July Book Club Update!

Body: 

Keep your summer reading goals on track – join one of our book clubs! The booksellers at City Lit have another round of reads picked for July, and we are excited to chat with you about these great books. This month we’ve got stories stretching through time, and exploring the divides between nations, families, man and woman.

First up, our Wilde Readers book club, a reading group for LGBTQ+ stories, takes on Virginia Woolf’s Orlando.

Virginia Woolf described Orlando as "an escapade, half-laughing, half-serious; with great splashes of exaggeration," but many think Woolf's escapade is one of the most wickedly imaginative and sharply observed considerations of androgyny that this century will see. Orlando is, in fact, a character liberated from the restraints of time and sex. Born in the Elizabethan Age to wealth and position, he is a young male aristocrat at the beginning of the story - and a modern woman four centuries later. The hero-heroine sees monarchs come and go, hobnobs with great literary figures, and slips in and out of each new fashion. Woolf presents a brilliant pageant of history, society, and literature as well as subtle appreciation of the interplay between endings and beginnings, past and present, male and female.

Join Wilde Readers for discussion on Tuesday, July 11th at 6:30 pm.

The Found in Translation book club, where each month we dive into fresh English translations of stand-out fiction from around the world, will be reading Ghachar Ghochar by Vivek Shanbhag, translated from the Kannada by Srinath Perur.

A young man’s close-knit family is nearly destitute when his uncle founds a successful spice company, changing their fortunes overnight. As they move from a cramped, ant-infested shack to a larger house on the other side of Bangalore, and try to adjust to a new way of life, the family dynamic begins to shift. Allegiances realign; marriages are arranged and begin to falter; and conflict brews ominously in the background. Things become “ghachar ghochar”—a nonsense phrase uttered by one meaning something tangled beyond repair, a knot that can’t be untied. Elegantly written and punctuated by moments of unexpected warmth and humor, Ghachar Ghochar is a quietly enthralling, deeply unsettling novel about the shifting meanings—and consequences—of financial gain in contemporary India.

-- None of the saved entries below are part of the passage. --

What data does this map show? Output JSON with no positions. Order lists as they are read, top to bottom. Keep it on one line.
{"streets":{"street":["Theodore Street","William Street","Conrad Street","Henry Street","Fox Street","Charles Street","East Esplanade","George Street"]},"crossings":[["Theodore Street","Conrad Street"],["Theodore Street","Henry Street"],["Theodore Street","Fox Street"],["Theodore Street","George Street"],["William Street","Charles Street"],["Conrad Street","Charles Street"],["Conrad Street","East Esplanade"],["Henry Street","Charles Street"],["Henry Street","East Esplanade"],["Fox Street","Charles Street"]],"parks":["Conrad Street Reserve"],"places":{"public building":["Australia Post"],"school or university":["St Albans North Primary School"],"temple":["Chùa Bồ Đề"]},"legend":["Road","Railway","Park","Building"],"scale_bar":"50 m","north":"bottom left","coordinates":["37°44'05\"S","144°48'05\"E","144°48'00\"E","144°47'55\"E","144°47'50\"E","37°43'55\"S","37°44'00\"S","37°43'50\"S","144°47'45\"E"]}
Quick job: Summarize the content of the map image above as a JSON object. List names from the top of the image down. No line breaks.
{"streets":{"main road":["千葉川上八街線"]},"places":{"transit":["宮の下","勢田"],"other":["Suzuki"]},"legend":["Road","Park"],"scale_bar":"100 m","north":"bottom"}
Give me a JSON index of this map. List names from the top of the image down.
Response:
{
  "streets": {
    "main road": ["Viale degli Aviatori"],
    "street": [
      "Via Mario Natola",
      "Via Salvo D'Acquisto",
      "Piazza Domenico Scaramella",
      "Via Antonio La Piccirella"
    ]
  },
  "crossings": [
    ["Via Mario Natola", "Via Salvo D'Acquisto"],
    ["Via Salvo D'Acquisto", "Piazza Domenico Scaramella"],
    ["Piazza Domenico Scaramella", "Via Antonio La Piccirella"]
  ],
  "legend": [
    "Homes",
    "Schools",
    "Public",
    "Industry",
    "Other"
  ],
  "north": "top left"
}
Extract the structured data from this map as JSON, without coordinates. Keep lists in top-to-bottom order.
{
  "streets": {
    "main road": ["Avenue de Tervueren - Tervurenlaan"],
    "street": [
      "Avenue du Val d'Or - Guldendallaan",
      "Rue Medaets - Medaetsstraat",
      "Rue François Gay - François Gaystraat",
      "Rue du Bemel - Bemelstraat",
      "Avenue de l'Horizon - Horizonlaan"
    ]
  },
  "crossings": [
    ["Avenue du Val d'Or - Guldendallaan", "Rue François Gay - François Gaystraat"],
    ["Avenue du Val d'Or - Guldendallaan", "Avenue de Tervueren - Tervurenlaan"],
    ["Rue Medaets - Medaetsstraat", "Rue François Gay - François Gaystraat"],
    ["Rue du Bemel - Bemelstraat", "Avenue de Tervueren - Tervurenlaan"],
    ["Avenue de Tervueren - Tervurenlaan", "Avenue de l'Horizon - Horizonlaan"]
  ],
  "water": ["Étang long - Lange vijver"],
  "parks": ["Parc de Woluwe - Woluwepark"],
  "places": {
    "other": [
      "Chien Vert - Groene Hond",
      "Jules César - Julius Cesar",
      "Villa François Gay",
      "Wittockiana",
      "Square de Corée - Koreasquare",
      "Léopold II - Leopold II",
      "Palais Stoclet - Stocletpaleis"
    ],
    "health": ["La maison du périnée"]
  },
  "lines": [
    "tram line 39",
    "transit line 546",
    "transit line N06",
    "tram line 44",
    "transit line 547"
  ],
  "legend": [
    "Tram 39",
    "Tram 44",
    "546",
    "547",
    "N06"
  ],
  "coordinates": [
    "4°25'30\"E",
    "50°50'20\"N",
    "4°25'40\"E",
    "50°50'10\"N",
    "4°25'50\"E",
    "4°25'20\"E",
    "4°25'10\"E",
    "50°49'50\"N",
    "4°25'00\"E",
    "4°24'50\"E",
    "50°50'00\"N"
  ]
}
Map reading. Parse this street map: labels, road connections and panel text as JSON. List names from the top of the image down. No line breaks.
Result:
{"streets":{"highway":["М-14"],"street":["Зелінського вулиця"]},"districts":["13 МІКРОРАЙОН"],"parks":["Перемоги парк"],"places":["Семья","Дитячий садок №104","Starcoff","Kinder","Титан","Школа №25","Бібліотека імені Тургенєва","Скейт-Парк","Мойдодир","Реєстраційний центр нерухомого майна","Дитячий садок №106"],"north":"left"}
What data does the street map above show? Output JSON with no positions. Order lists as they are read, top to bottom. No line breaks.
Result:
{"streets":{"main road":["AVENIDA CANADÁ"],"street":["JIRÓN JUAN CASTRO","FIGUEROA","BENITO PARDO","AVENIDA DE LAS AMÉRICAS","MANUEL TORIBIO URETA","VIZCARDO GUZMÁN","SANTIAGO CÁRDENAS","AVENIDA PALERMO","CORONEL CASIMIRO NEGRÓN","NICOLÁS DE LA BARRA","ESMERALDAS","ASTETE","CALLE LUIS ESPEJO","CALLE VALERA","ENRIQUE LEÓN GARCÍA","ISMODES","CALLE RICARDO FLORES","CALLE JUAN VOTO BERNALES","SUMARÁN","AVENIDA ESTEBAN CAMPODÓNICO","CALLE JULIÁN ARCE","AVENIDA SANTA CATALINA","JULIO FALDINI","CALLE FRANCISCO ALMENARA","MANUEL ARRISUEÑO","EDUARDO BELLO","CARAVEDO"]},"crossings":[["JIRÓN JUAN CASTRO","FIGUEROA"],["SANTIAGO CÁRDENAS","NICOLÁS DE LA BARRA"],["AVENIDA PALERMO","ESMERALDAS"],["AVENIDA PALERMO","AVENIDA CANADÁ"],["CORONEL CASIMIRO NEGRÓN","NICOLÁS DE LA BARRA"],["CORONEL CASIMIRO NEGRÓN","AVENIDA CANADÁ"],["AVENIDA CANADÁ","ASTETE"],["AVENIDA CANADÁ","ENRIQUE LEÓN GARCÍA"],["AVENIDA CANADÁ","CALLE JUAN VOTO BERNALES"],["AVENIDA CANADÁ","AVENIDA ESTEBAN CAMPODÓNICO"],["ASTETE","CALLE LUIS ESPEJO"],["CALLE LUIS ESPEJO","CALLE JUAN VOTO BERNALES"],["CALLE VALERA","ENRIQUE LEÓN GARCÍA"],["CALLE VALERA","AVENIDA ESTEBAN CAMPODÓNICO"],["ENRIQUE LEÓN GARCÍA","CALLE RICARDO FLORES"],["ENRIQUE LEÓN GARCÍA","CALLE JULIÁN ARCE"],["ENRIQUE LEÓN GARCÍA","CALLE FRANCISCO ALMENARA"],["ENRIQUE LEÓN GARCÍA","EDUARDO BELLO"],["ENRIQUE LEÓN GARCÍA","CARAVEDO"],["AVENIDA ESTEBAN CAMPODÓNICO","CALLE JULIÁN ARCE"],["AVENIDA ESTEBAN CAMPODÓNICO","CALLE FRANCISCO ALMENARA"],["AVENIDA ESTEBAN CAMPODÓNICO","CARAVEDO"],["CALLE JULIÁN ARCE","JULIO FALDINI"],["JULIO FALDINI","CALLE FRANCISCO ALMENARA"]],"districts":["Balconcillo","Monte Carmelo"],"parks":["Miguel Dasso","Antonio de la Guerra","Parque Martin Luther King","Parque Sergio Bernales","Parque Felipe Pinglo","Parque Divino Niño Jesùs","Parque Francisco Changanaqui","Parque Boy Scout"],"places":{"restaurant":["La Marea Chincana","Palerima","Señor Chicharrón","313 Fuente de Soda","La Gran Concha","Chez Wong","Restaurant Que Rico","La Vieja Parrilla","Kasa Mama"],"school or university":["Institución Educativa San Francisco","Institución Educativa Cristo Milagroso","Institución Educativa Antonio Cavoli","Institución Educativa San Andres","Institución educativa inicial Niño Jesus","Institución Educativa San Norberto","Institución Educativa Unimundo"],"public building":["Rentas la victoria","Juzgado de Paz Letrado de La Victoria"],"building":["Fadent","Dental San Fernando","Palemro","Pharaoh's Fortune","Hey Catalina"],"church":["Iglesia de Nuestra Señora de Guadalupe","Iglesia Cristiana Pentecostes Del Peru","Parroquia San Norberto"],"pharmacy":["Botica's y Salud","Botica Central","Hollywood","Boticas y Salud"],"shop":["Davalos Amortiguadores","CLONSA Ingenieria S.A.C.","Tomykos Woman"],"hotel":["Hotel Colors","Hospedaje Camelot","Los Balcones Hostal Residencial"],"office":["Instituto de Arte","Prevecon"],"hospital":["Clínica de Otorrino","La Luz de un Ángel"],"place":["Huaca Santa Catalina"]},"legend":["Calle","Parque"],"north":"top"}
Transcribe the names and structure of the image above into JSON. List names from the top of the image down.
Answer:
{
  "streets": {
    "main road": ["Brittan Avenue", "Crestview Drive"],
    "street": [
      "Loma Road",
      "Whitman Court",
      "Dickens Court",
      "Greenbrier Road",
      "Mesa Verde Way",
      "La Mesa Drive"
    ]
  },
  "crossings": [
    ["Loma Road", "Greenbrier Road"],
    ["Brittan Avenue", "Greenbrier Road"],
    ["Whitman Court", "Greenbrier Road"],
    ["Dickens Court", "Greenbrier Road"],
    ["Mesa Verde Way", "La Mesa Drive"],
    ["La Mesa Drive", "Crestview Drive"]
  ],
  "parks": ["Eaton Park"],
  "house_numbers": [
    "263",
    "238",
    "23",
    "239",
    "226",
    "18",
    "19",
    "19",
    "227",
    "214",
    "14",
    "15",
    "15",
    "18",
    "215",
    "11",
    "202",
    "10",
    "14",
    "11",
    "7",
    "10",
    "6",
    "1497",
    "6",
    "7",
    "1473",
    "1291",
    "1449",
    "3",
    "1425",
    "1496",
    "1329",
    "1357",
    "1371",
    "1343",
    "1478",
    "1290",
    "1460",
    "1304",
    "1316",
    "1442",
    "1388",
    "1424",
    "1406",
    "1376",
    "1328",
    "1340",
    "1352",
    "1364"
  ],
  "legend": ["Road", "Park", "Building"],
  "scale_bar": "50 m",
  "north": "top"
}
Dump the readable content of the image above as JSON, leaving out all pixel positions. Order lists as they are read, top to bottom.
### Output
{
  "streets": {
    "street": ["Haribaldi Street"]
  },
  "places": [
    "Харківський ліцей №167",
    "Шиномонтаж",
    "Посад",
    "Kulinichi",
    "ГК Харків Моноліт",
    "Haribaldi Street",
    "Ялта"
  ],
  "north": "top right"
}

Found in Translation will meet Thursday July 20th at 6:30 pm.

Our newest book club, Tell Me How It Ends, for nonfiction titles focusing on current events and social justice, continues with Evicted by Matthew Desmond.

In Evicted, Harvard sociologist and MacArthur “Genius” Matthew Desmond follows eight families in Milwaukee as they struggle to keep a roof over their heads. Hailed as “wrenching and revelatory” (The Nation), “vivid and unsettling” (New York Review of Books), Evicted transforms our understanding of poverty and economic exploitation while providing fresh ideas for solving one of 21st-century America’s most devastating problems. Its unforgettable scenes of hope and loss remind us of the centrality of home, without which nothing else is possible.

Tell Me How It Ends meets Monday, July 24th at 6:30 pm.

Next is our In Brief book club, exploring collections of short stories from writers new and established. For July, we are reading A Manual for Cleaning Women: Selected Stories by Lucia Berlin.

A Manual for Cleaning Women compiles the best work of the legendary short-story writer Lucia Berlin. With the wit of Lorrie Moore, the grit of Raymond Carver, and a blend of humor and melancholy all her own, Berlin crafts miracles from the everyday, uncovering moments of grace in the cafeterias and Laundromats of the American Southwest, in the homes of the Bay Area upper class, among switchboard operators and struggling mothers, hitchhikers and bad Christians. Lovers of the short story will revel in this remarkable collection from a master of the form and wonder how they’d ever overlooked her in the first place.

In Brief will meet Tuesday, July 25th at 6:30 pm.

Our last book club meeting of the month, Weird & Wonderful returns to discuss China Mountain Zhang by Maureen F. McHugh.

Winner of the James Tiptree, Jr. Memorial Award, the Lambda Literary Award, the Locus Award for Best First Novel, and a Hugo and Nebula Award nominee. With this groundbreaking novel, Maureen F. McHugh established herself as one of the decade's best science fiction writers. In its pages, we enter a postrevolution America, moving from the hyperurbanized eastern seaboard to the Arctic bleakness of Baffin Island; from the new Imperial City to an agricultural commune on Mars. The overlapping lives of cyberkite fliers, lonely colonists, illicit neural-pressball players, and organic engineers blend into a powerful, taut story of a young man's journey of discovery. This is a macroscopic world of microscopic intensity, one of the most brilliant visions of modern SF.

Weird & Wonderful meets Wednesday, July 26th at 6:30 pm.